Réduire le débat sur l’emploi des jeunes à une seule proposition est une erreur. Les difficultés commencent bien avant la signature d’un CDI. Elles tiennent souvent à l’orientation, à la connaissance du monde du travail, et aux passerelles encore trop faibles entre études et entreprise.

Beaucoup de jeunes sortent de formation avec un diplôme mais sans véritable expérience professionnelle. Dans un marché du travail plus sélectif quand la croissance ralentit, cela pèse lourd. Les entreprises, surtout les plus petites, n’ont pas toujours les moyens de former longuement un débutant.

Ouvrir plusieurs portes en même temps

C’est aussi pour cela que d’autres pistes ont été avancées : mieux connecter l’enseignement supérieur au monde économique ou développer les immersions en entreprises. Ces sujets suscitent moins de polémiques, mais ils sont décisifs pour l’employabilité réelle des jeunes.

La question du logement ou de la mobilité, souvent sous-estimée, bloque aussi des recrutements. Un jeune qui ne peut pas se loger près d’un emploi ou financer ses déplacements renonce parfois avant même de commencer.

Écouter ce que disent les étudiants

Sur le travail étudiant, il faut regarder la réalité vécue par les jeunes. Le seuil minimal de 24 heures hebdomadaires de travail est souvent incompatible avec des études. Il a du sens pour des salariés installés, beaucoup moins pour des étudiants qui cherchent quelques heures afin de financer leur quotidien et acquérir de l’expérience.

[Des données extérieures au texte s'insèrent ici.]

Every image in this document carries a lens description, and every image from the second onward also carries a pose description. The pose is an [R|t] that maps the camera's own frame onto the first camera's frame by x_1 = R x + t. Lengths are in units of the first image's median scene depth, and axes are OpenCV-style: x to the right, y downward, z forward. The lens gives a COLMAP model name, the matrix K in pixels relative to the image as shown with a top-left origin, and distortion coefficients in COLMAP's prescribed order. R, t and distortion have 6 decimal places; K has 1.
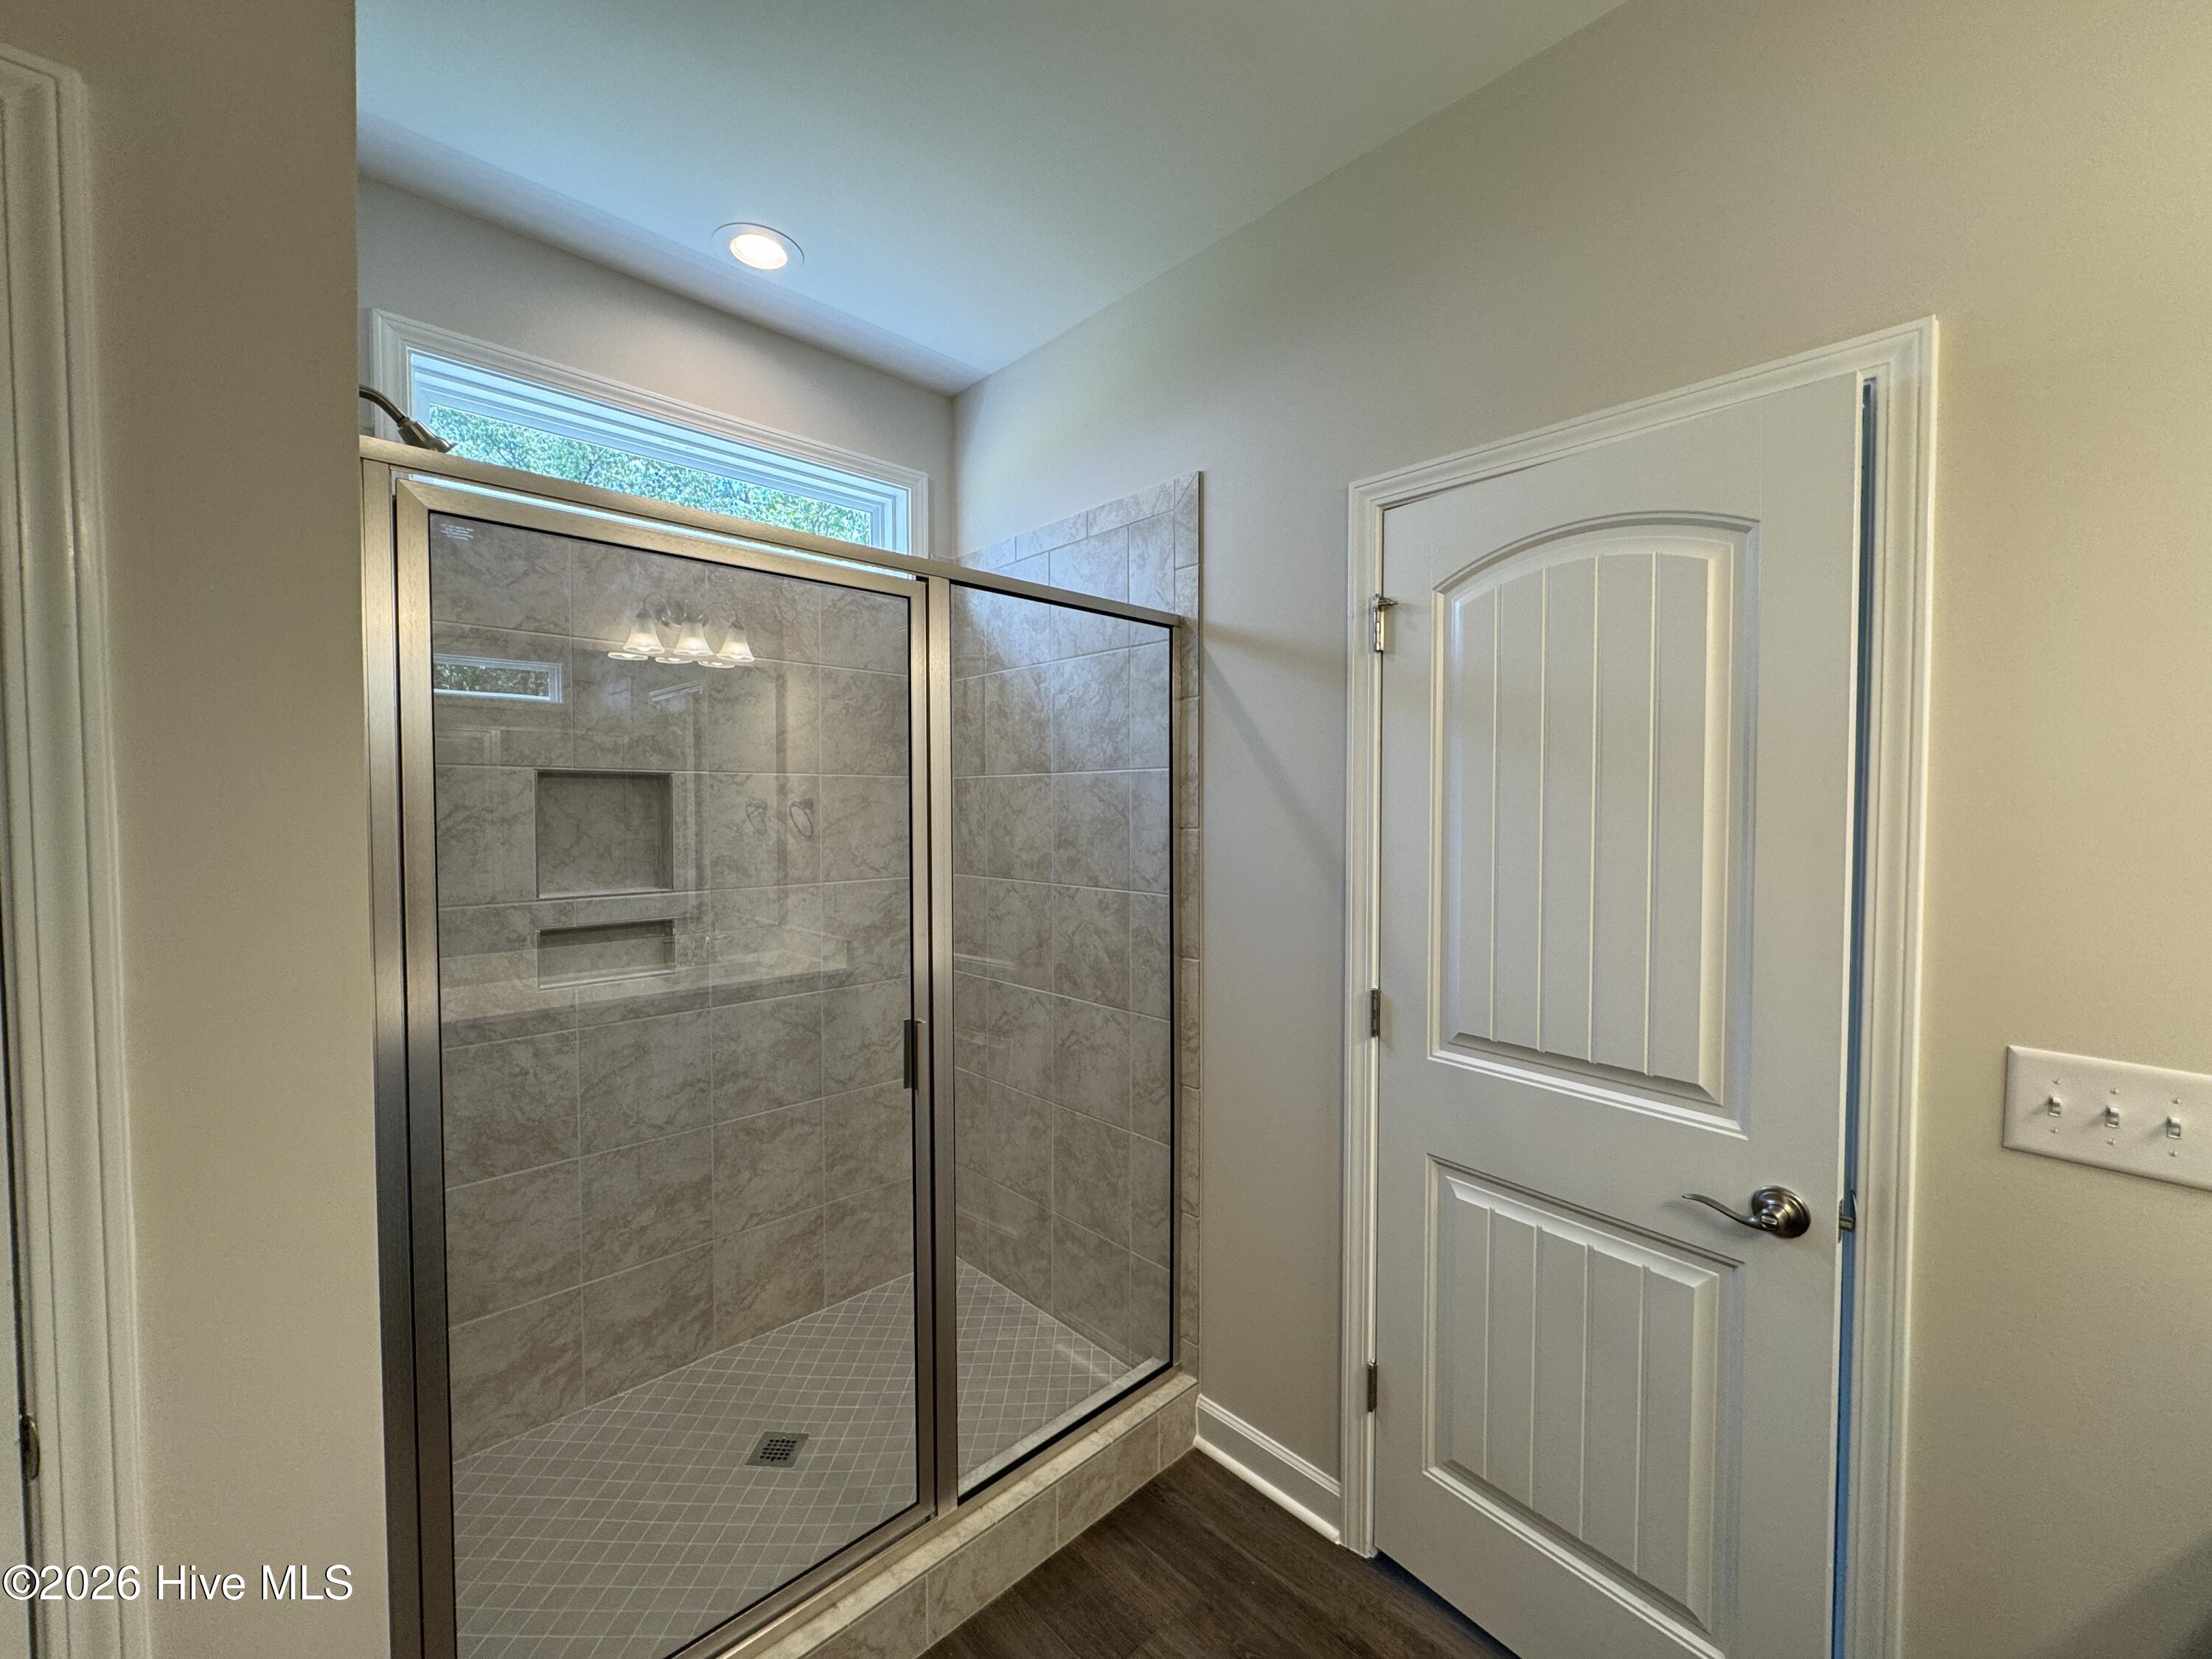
lens RADIAL K [[881.8, 0, 1108.0], [0, 881.8, 828.2], [0, 0, 1]] dist [-0.001780, -0.000021]
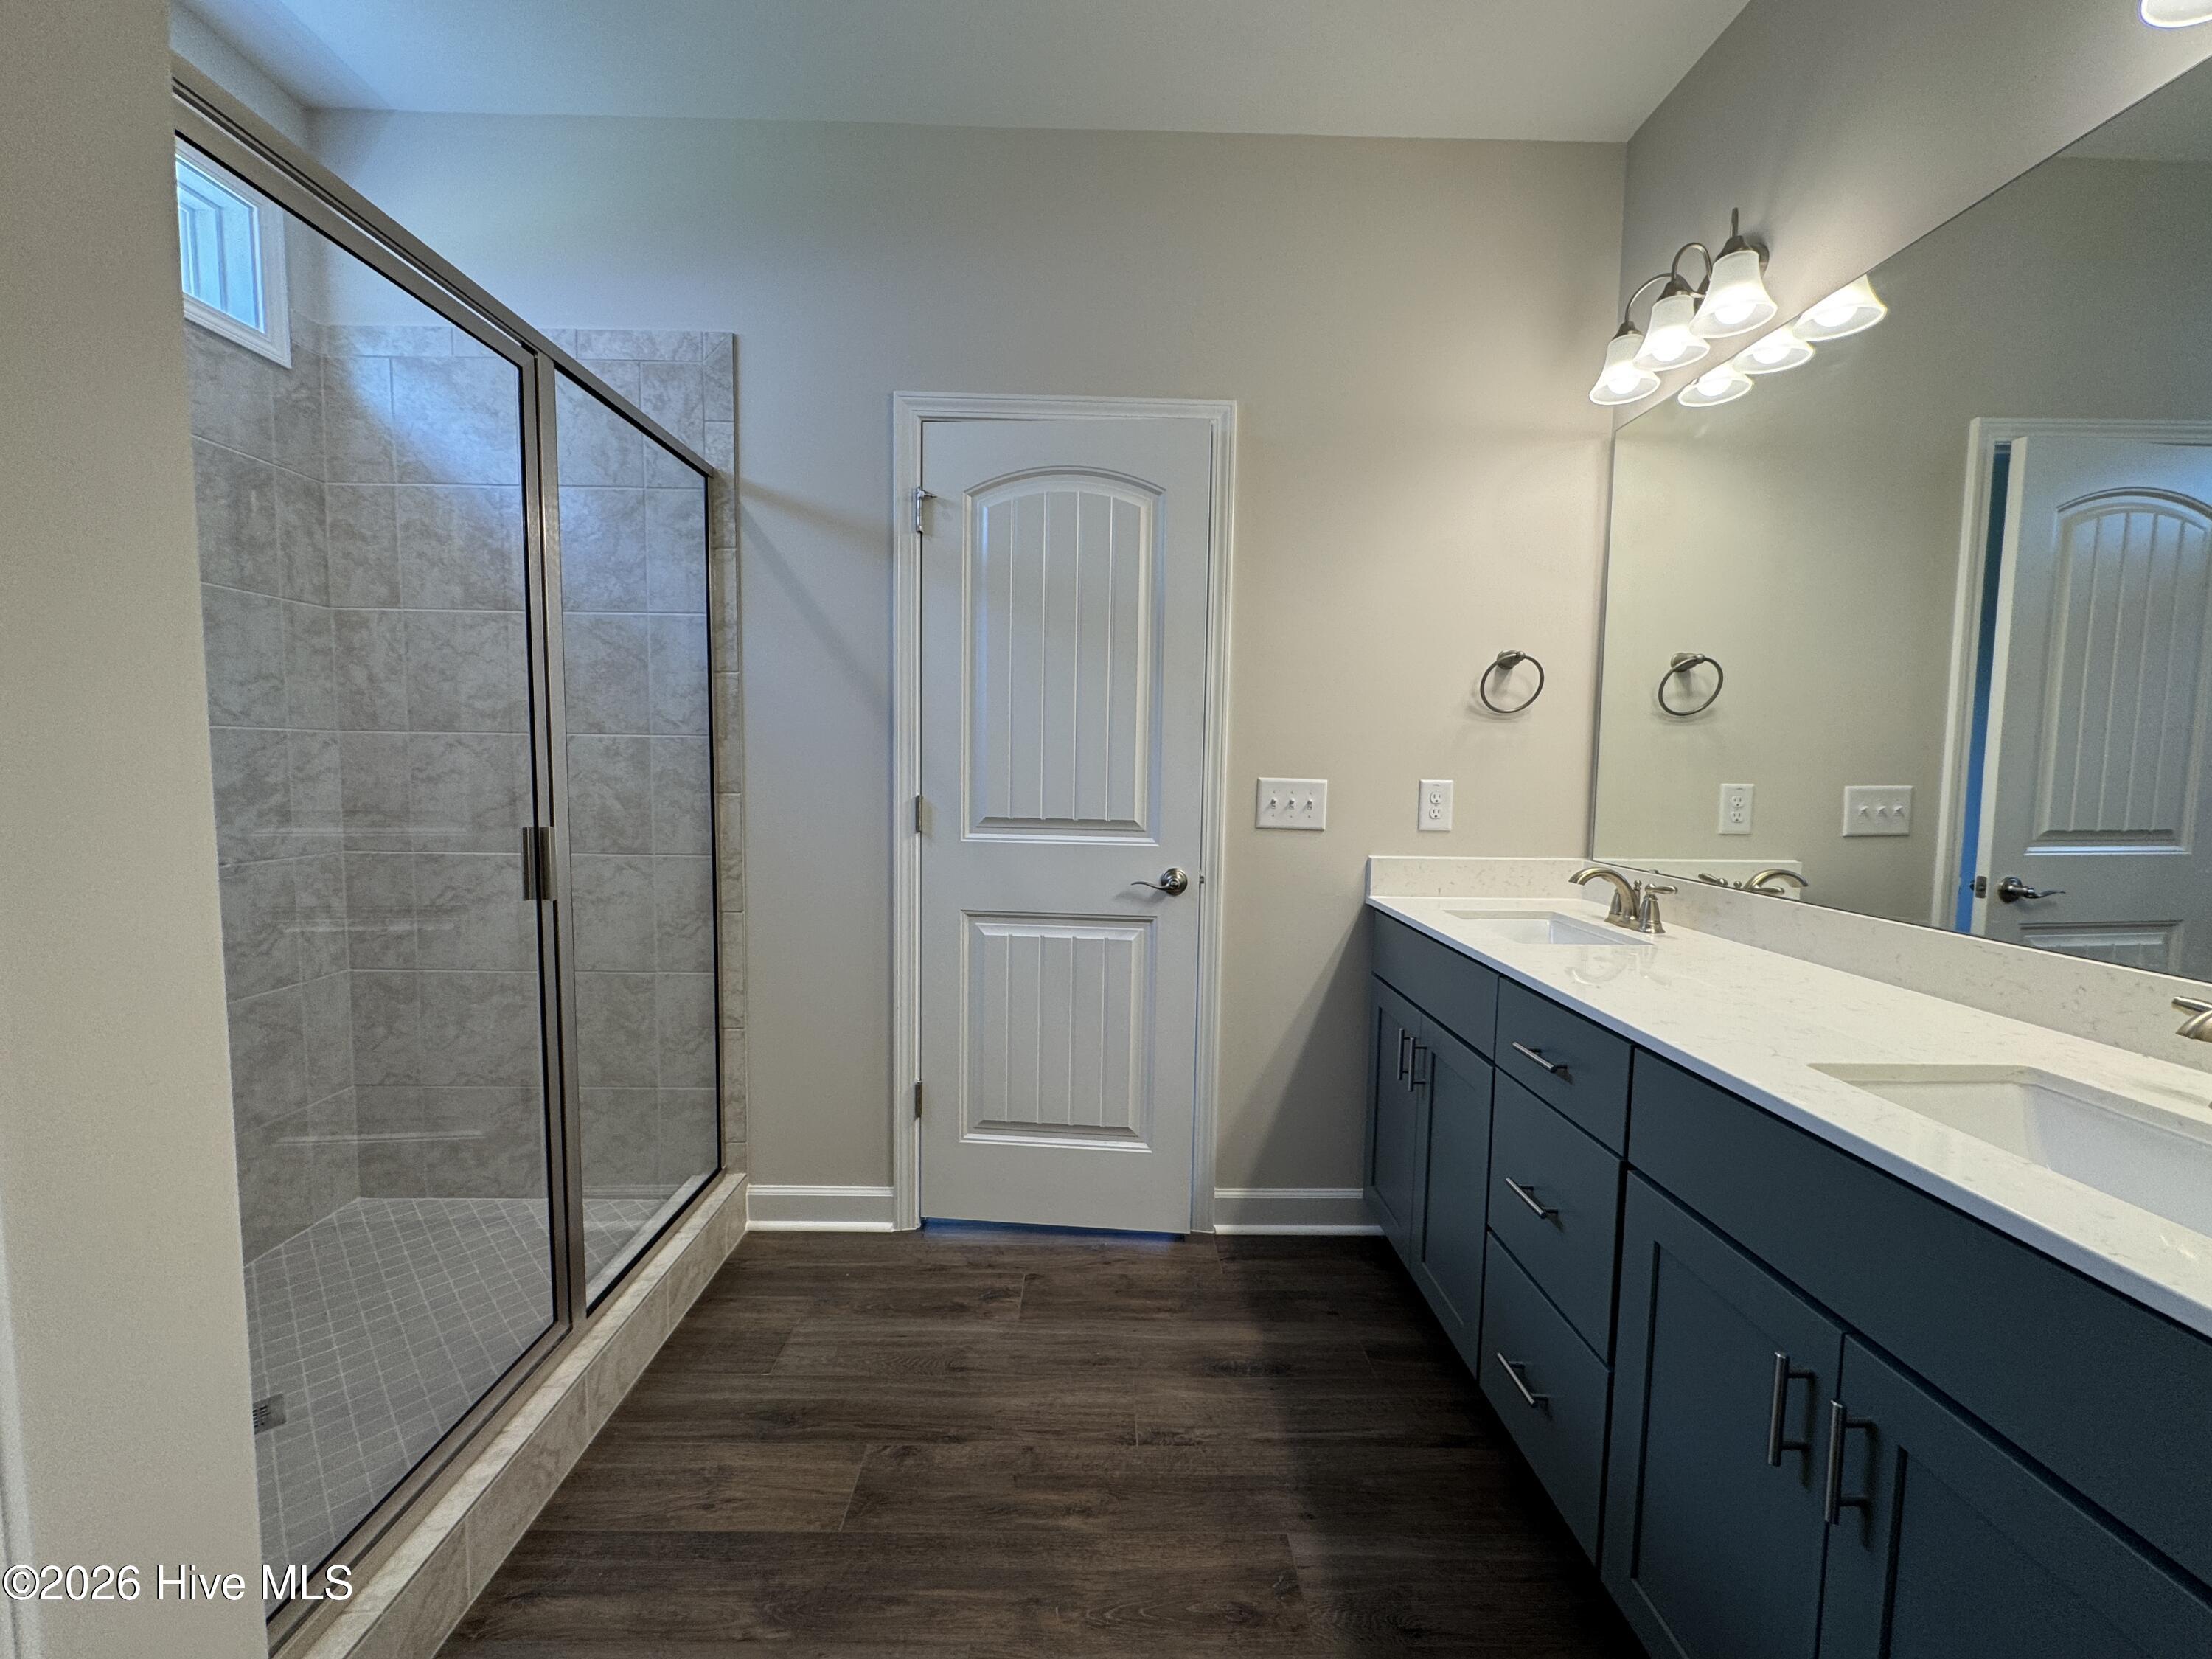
lens RADIAL K [[884.6, 0, 1102.6], [0, 884.6, 826.8], [0, 0, 1]] dist [-0.000977, 0.000557]
pose [[0.681804, -0.044758, 0.730164, -0.389818], [0.004509, 0.998365, 0.056988, 0.128920], [-0.731521, -0.035562, 0.680891, -0.075006]]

J’en parle souvent avec les étudiants d’Actual School : ils veulent travailler dans des formats compatibles avec leurs études. Beaucoup sont demandeurs de missions d’intérim courtes. Pourquoi ne pas créer un cas de recours « jeunes » pour de l’intérim (en complément des motifs classiques du surcroît d’activité ou du remplacement) ? Bien évidemment, il faudrait supprimer le délai de carence entre deux missions : d’un autre temps, il renvoie le jeune chez France travail au lieu de lui permettre d’enchaîner les missions s’il le souhaite.

Ce que je crois

On peut continuer à s’indigner à chaque proposition et laisser la situation suivre son cours. On peut accepter de regarder en face un chômage des jeunes durablement plus élevé que chez nos voisins.

Mais je crois qu’une société qui peine à intégrer sa jeunesse fragilise son avenir. L’emploi des jeunes n’est pas un sujet annexe du débat social, c’est un indicateur de confiance dans le futur.

Bousculer certaines habitudes ne signifie pas renoncer à protéger. Cela signifie chercher, collectivement, des solutions qui fonctionnent vraiment. Refuser d’en débattre serait la pire des réponses.